Navarro’s article opens with an incomplete premise, that US GDP growth comes from “only four factors: consumption, government spending, business investment and net exports (the difference between exports and imports).” This is the basis on which Navarro argues that having a trade deficit — buying more goods than you’re selling to your trading partners — hurts growth and that the best way to grow faster is by closing this deficit. That is to say, selling more goods than you buy.

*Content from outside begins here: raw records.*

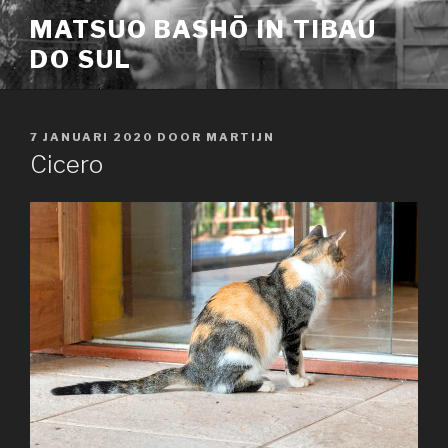
Naar
MATSUO BASHŌ IN TIBAU
de
DO SUL
inhoud
springen
GEPLAATST
7 JANUARI 2020
DOOR
MARTIJN
OP
Cicero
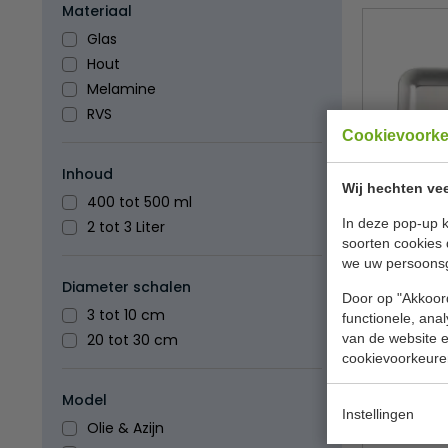
Materiaal
Glas
Hout
Melamine
RVS
Cookievoork
Inhoud
Wij hechten vee
400 tot 500 ml
RVS prese
In deze pop-up k
komme
2 tot 3 Liter
soorten cookies 
we uw persoons
Diameter schalen
Door op "Akkoord
€ 8,
3 tot 10 cm
functionele, ana
van de website en
20 tot 30 cm
B
cookievoorkeure
Model
Instellingen
Olie & Azijn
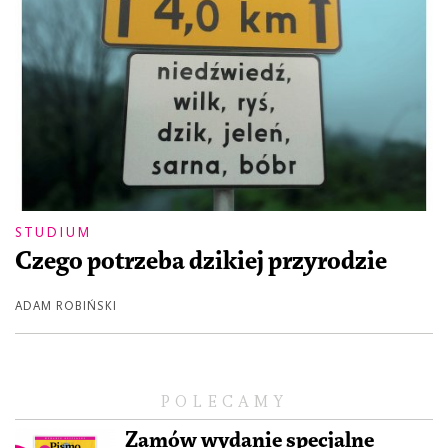
STUDIUM
Czego potrzeba dzikiej przyrodzie
ADAM ROBIŃSKI
POLECAMY
Zamów wydanie specjalne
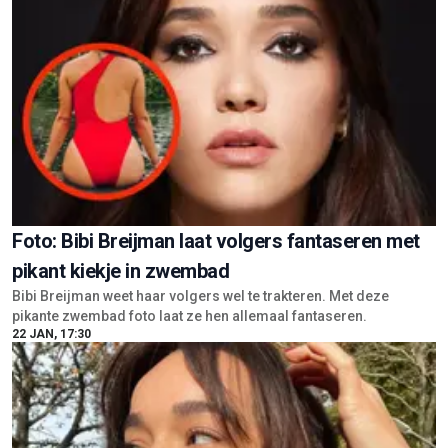
Foto: Bibi Breijman laat volgers fantaseren met
pikant kiekje in zwembad
Bibi Breijman weet haar volgers wel te trakteren. Met deze
pikante zwembad foto laat ze hen allemaal fantaseren.
22 JAN, 17:30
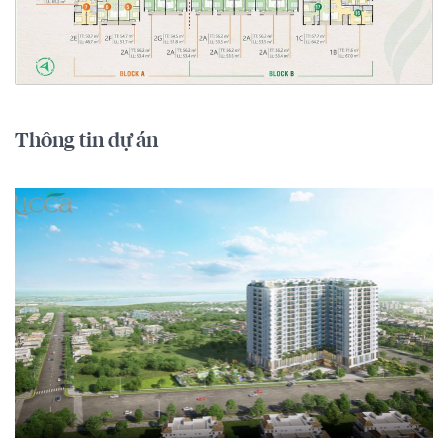
Thông tin dự án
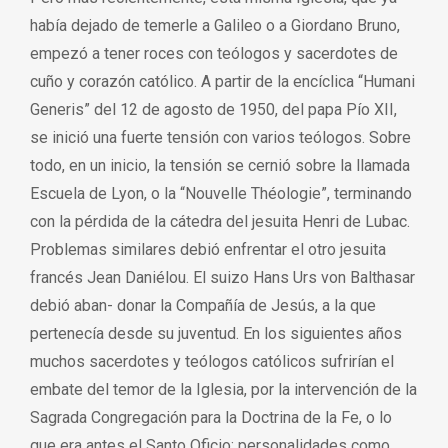
había dejado de temerle a Galileo o a Giordano Bruno,
empezó a tener roces con teólogos y sacerdotes de
cuño y corazón católico. A partir de la encíclica “Humani
Generis” del 12 de agosto de 1950, del papa Pío XII,
se inició una fuerte tensión con varios teólogos. Sobre
todo, en un inicio, la tensión se cernió sobre la llamada
Escuela de Lyon, o la “Nouvelle Théologie”, terminando
con la pérdida de la cátedra del jesuita Henri de Lubac.
Problemas similares debió enfrentar el otro jesuita
francés Jean Daniélou. El suizo Hans Urs von Balthasar
debió aban- donar la Compañía de Jesús, a la que
pertenecía desde su juventud. En los siguientes años
muchos sacerdotes y teólogos católicos sufrirían el
embate del temor de la Iglesia, por la intervención de la
Sagrada Congregación para la Doctrina de la Fe, o lo
que era antes el Santo Oficio: personalidades como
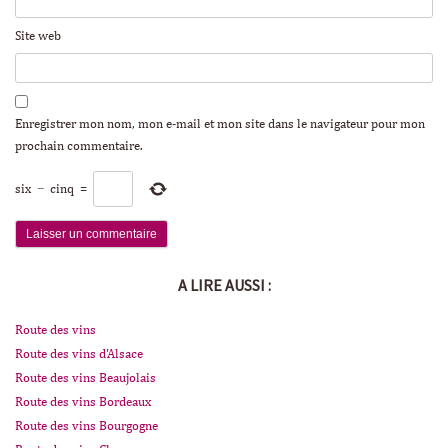
Site web
Enregistrer mon nom, mon e-mail et mon site dans le navigateur pour mon
prochain commentaire.
six
−
cinq
=
A LIRE AUSSI :
Route des vins
Route des vins d'Alsace
Route des vins Beaujolais
Route des vins Bordeaux
Route des vins Bourgogne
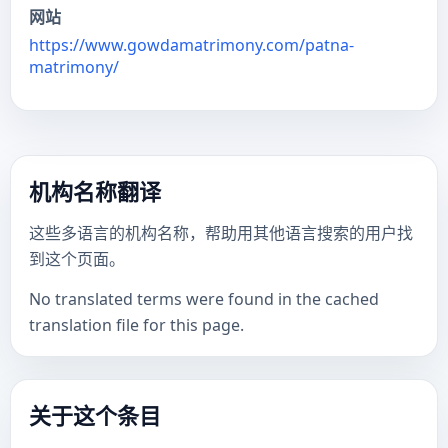
网站
https://www.gowdamatrimony.com/patna-
matrimony/
机构名称翻译
这些多语言的机构名称，帮助用其他语言搜索的用户找
到这个页面。
No translated terms were found in the cached
translation file for this page.
关于这个条目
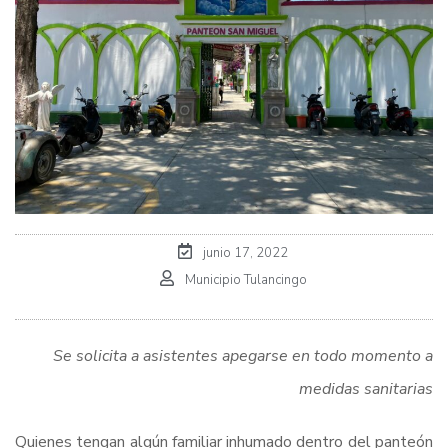
junio 17, 2022
Municipio Tulancingo
Se solicita a asistentes apegarse en todo momento a
medidas sanitarias
Quienes tengan algún familiar inhumado dentro del panteón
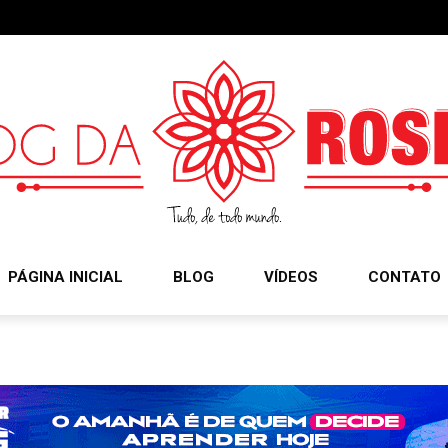
PÁGINA INICIAL
BLOG
VÍDEOS
CONTATO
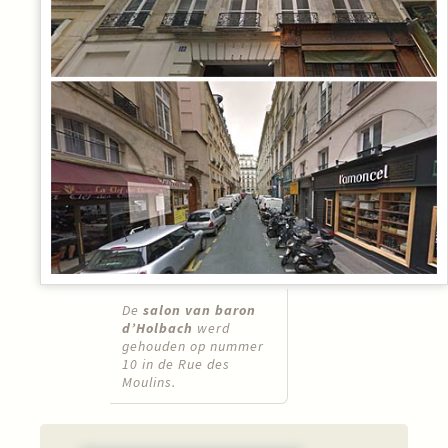
De
salon van baron
d’Holbach
werd
gehouden op nummer
10 in de Rue des
Moulins.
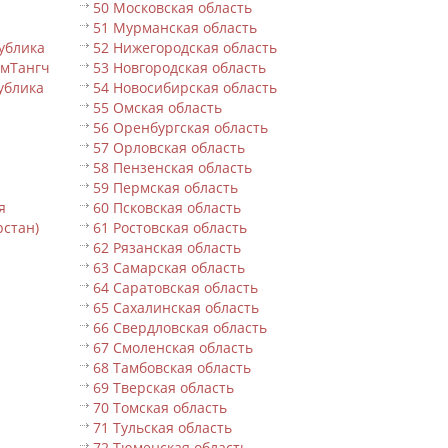
50 Московская область
51 Мурманская область
ублика
52 Нижегородская область
ьмТангч
53 Новгородская область
ублика
54 Новосибирская область
55 Омская область
56 Оренбургская область
57 Орловская область
58 Пензенская область
59 Пермская область
я
60 Псковская область
рстан)
61 Ростовская область
62 Рязанская область
63 Самарская область
64 Саратовская область
65 Сахалинская область
66 Свердловская область
67 Смоленская область
68 Тамбовская область
69 Тверская область
70 Томская область
71 Тульская область
72 Тюменская область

In the most practical terms, for you that means fewer cheap South Korean flat-screen TVs until we can figure out a way to sell the South Koreans more stuff. Trump released a trade agenda that complained about that very thing last week, actually. Thing is, the trade deficit is far from the most important part of GDP. According to the Bureau of Economic Analysis, the 2016 trade deficit was about $500 billion. That’s a lot, but it’s a fraction of the other main components of GDP, like the $3 trillion of private investment and the $12.8 trillion in consumption last year.
Two main factors for GDP growth — the trade deficit not among them — are accepted by economists pretty much the world over: labor-force growth and labor-force productivity. You can hire more workers, who then spend their wages and buy stuff, growing the economy, or you can make the workers you have make more stuff.
As for the importance of a trade deficit as a measure of how healthy your economy is, note that during the Great Depression, the US had a trade surplus. It didn’t matter that we were selling to the rest of the world like crazy because no one here had any purchasing power. What we import and export takes a seat way in the back compared with whether American citizens can buy things, go places, and make our economy move."